### THE PROBLEM
List every line in the records below that contains the word "visible".

— start ENTRIES PROVIDED —

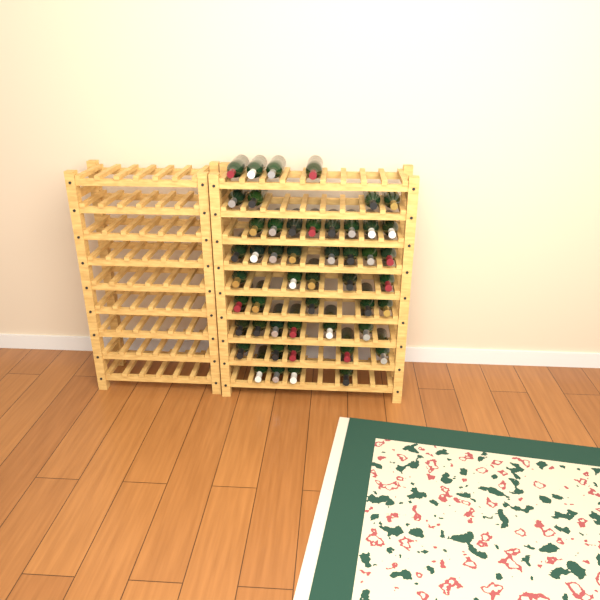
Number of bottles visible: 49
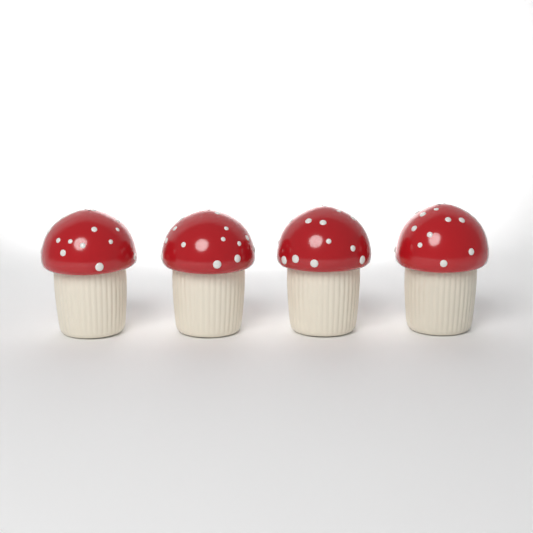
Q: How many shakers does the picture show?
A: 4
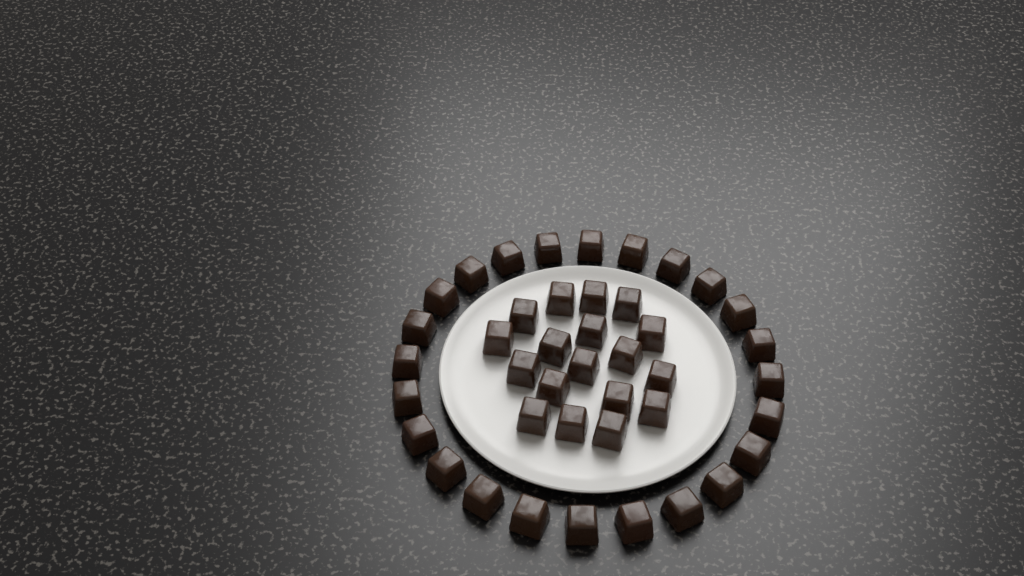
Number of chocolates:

— end ENTRIES PROVIDED —
— start ENTRIES PROVIDED —

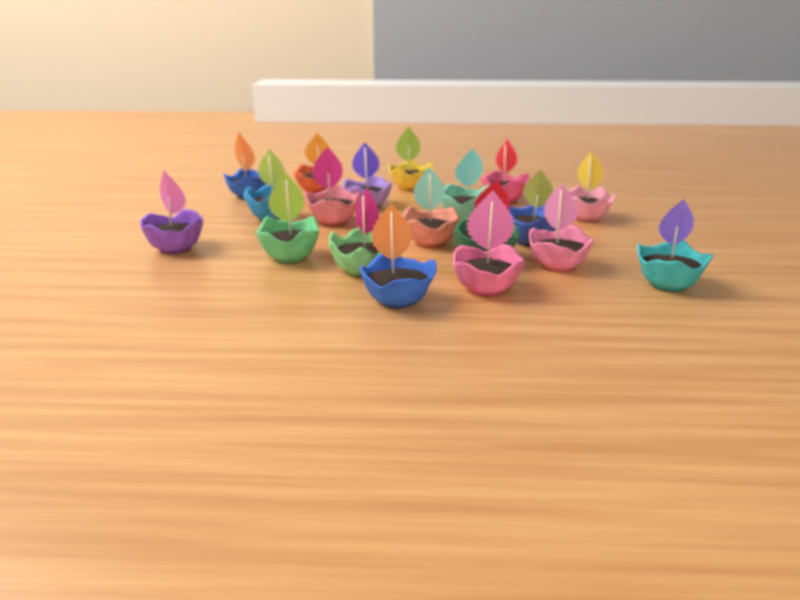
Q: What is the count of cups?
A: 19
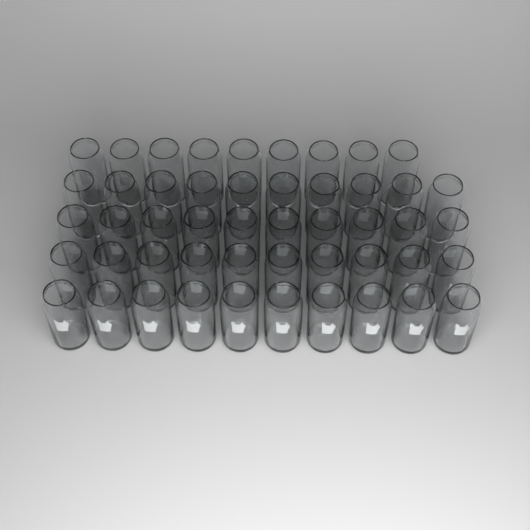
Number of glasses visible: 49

— end ENTRIES PROVIDED —

### EXERCISE OUTPUT
Number of bottles visible: 49
Number of glasses visible: 49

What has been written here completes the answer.